As opposed to Woody Allen's recent view of Paris, seen through the eyes of an American Tourist Film-maker, the Direction here is fleeting, rarely lingering on anything that would specify a location, save for one scene (above) where the Eiffel Tower plays as a shadowy and sheepish backdrop. Cast mainly with an American, a Brit (playing a half French/Half Romanian) and a Polish girl for muse cum brevity, this is an eclectic collection of nomads, thrown together by (un)fortunate happenstance.


Ethan Hawke's Tom is wracked and mentally sinewy, chewed up by his creative and animal passions on the one hand and the need for contact with his daughter on the other. After failing to elicit a favourable response when he turns up at his ex-wife's apartment unannounced, he rides the bus until he falls asleep, finding upon waking that he has had his belonging stolen as he slumbered. When he gets off the bus, he has no option but to find a (free) place to stay. He ends up in a small hotel, out of the way, where the proprietor, a mysterious man named Sezer, gives him board and lodgings in return for some simple but curious work between 10pm and 4am each night.

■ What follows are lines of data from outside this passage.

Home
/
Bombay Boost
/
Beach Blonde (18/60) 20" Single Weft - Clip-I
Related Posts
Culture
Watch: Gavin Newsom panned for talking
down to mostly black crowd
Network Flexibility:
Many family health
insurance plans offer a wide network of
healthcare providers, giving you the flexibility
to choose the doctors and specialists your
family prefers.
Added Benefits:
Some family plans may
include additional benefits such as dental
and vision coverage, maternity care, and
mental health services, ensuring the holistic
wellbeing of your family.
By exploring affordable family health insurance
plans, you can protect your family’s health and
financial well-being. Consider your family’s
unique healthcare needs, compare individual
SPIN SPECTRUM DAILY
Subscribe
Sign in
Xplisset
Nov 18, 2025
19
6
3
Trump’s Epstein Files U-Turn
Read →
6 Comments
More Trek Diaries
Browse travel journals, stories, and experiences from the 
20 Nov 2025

It is during his fitful and restless waking hours in the day that he wanders the back streets of Paris, rifling through bookshops, meeting other writers and eventually, the eponymous woman. There is a connection between them immediately which they both can feel and they soon find themselves becoming an item, locked in her apartment, making love with abandon on hedonistic afternoons while the rest of the world passes by, underneath her window, as relevant as if it really didn't exist when they were together.

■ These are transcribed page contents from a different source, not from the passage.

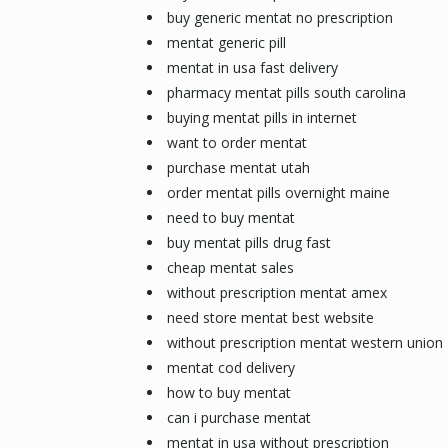
buy generic mentat no prescription
mentat generic pill
mentat in usa fast delivery
pharmacy mentat pills south carolina
buying mentat pills in internet
want to order mentat
purchase mentat utah
order mentat pills overnight maine
need to buy mentat
buy mentat pills drug fast
cheap mentat sales
without prescription mentat amex
need store mentat best website
without prescription mentat western union
mentat cod delivery
how to buy mentat
can i purchase mentat
mentat in usa without prescription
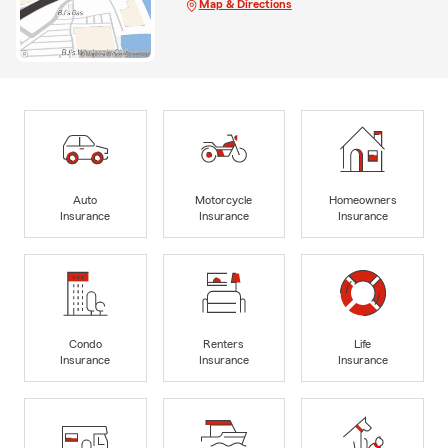
Map & Directions
Auto
Motorcycle
Homeowners
Insurance
Insurance
Insurance
Condo
Renters
Life
Insurance
Insurance
Insurance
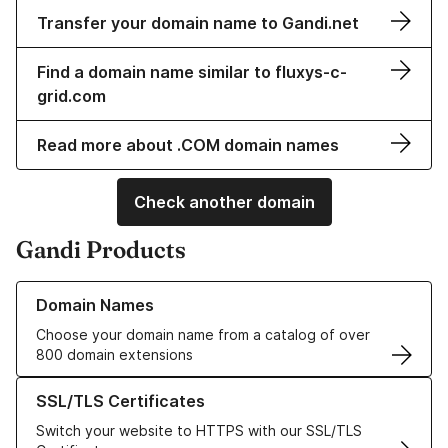
Transfer your domain name to Gandi.net
Find a domain name similar to fluxys-c-
grid.com
Read more about .COM domain names
Check another domain
Gandi Products
Learn more about our Domain Names
Domain Names
Choose your domain name from a catalog of over
800 domain extensions
Learn more about our SSL/TLS Certificates
SSL/TLS Certificates
Switch your website to HTTPS with our SSL/TLS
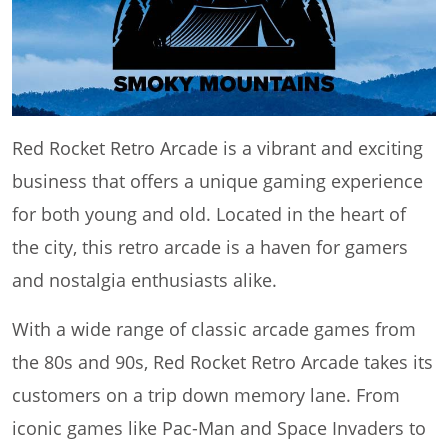
Red Rocket Retro Arcade is a vibrant and exciting
business that offers a unique gaming experience
for both young and old. Located in the heart of
the city, this retro arcade is a haven for gamers
and nostalgia enthusiasts alike.
With a wide range of classic arcade games from
the 80s and 90s, Red Rocket Retro Arcade takes its
customers on a trip down memory lane. From
iconic games like Pac-Man and Space Invaders to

Pawlikowski's control of the film is superb. The pace is meandering at all times, but every shot is framed with meaning, most often layered with more in the frame than is ever uttered from a script. His choice of shot is exemplary, original and unique. The film has pedigree in spades, just in what is shown. So much so, that it is almost a let-down that there is a narrative at all. The story is simple and even then, it fails to manage to deliver on all counts, so obsessed is Pawlikowski with how the product should look. Half-plots are tossed aside at times, which is a genuine shame as they were delicate vignettes of curios that needed addressing. More time could easily have been given to the story of Sezer, the flickering light-bulb and the delectably intriguing Mr Monde.

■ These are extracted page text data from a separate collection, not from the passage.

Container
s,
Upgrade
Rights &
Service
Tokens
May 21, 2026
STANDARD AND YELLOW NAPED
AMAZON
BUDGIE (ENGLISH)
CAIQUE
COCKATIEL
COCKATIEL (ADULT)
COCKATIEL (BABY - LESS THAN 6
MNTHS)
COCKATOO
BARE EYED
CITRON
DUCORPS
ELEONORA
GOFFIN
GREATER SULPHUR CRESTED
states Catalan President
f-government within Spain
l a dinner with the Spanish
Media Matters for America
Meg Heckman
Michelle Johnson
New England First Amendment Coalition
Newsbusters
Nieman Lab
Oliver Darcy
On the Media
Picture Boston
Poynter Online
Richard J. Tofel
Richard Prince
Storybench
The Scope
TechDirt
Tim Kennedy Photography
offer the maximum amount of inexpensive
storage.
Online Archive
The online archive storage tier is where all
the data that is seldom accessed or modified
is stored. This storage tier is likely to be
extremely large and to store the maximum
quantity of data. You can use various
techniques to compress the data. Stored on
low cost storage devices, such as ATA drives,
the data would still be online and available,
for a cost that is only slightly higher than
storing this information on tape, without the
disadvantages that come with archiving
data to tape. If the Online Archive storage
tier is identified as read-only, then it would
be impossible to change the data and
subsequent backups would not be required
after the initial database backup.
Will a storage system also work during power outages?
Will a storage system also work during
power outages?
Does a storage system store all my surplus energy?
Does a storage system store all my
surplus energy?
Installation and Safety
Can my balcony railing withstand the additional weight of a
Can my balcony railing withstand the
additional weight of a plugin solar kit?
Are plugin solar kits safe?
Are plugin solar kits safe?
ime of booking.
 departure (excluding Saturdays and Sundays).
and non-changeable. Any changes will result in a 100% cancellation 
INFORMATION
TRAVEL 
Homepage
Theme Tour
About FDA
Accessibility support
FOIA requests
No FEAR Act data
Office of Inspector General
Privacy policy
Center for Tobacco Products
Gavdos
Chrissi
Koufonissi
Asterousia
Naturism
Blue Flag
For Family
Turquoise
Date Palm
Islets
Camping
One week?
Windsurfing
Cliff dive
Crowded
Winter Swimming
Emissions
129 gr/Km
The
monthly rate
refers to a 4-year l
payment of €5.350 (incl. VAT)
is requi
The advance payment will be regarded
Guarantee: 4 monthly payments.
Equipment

Overall, this was a delightful and enthralling piece of cinema that will appeal to actual cinephiles. So little actually happens throughout the course of the criminally short running time of less than ninety minutes, that many would disregard it as less than entertaining. If you look at the pictures on the screen and soak it all up, however, you will see right in front of you what film-making is all about. Art on film. This would have been just about perfect if they had only given the audience another half an hour in the company of these characters and had given some closure to those plot devices that were left high and dry.